I am planning an experiment over the next few weeks. I will call it “The Food vs. Socialization” experiment.
It became abundantly clear during my conversation with my Life Coach on Monday that when it comes to social events, during the holidays and throughout the year, I spent more time focusing on the food then I do on the people.
It started with a simple question “What do you love most about the Holidays?” I chewed over this for a moment and realized that from appearances, it would seem the food. Why else would I spend hours obsessing over party and holiday menus? Why would my mind be focused on the holiday delicacies being offered at parties as we drive to our destination? Why would I spend more time gorging myself than talking to the people around me?
The more I thought about it, the more I realized that the food wasn’t what I loved about the holidays at all. I love the decorations, lights, Christmas carols, gift giving, annoying dancing Santa’s, corny Hallmark movies, stockings with the kids names embroidered on them. The food, while scrumptious, was really not at the top of the list.
I then took another step back and realized that I wasn’t just like this throughout the holidays, but all year long. Each house party, dinner party, family get together and romantic date night was over shadowed by the food. I would care less about the quality time I would get with friends and family and more about what was being served. Seriously, I spent more time planning where we were going to eat for our Disneyland trip last October then I did about the rides and experiences we were going to have.

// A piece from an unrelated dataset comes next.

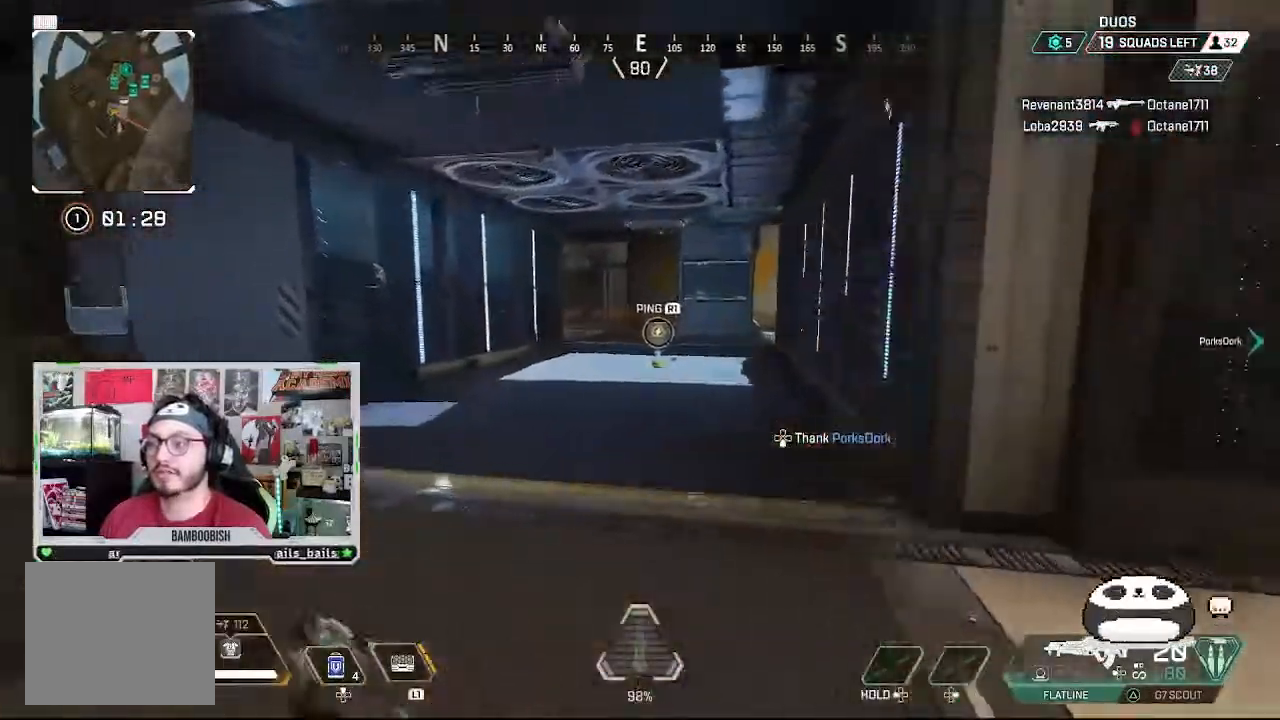
{"dt_ms": 500, "buttons": [], "left_stick": "up-left", "right_stick": "center", "events": [[133, "right_stick", "left"], [167, "left_stick", "left"], [367, "left_stick", "up-left"], [500, "right_stick", "center"]]}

So my Life Coach and I decided to experiment. This weekend starts off our crazy holiday socialization schedule. Over the next two weeks I need to consciously plan how to make the people and entertainment the focus and not the food. Then we will get back together and see how it goes.
Here are the activities and how I plan shift the focus:
Friday, November 16th: Neighbors to Dinner: We have always been friendly with our neighbors but never really socialized. Mama D took the plunge and invited them over for dinner. Seeing as I know them more as acquaintances, my focus is to get to know them better. I made a habit of making grand feasts when we had people over for dinner but my focus is going to be to make it simple but good. Less time on food and more time on getting to know the nice people next door.
Saturday, Nov 17th: Dueling Piano Bar with Sisters: I luva luva LOVE my sisters so it will be easy to keep the focus on socializing with them. Plus the dueling pianos will help keep to focus off food. My plan is to keep to the salad section of the menu with dressing on the side. The hardest part is to keep the focus off the calorie killing martinis.
Sunday, Nov 18th: Extended Family Dinner: I love each of my family members individually but when you put all 13 of us in a restaurant it will get awkward. My plan is to think of a topic to talk about with each family member, visit the menu on line and preplan what I will eat, and have a healthy snack before I leave so I want be as tempted by the bread and appetizers. I think this will be the hardest of the events cause I can’t use food as a stress reducer…do they have calorie free wine?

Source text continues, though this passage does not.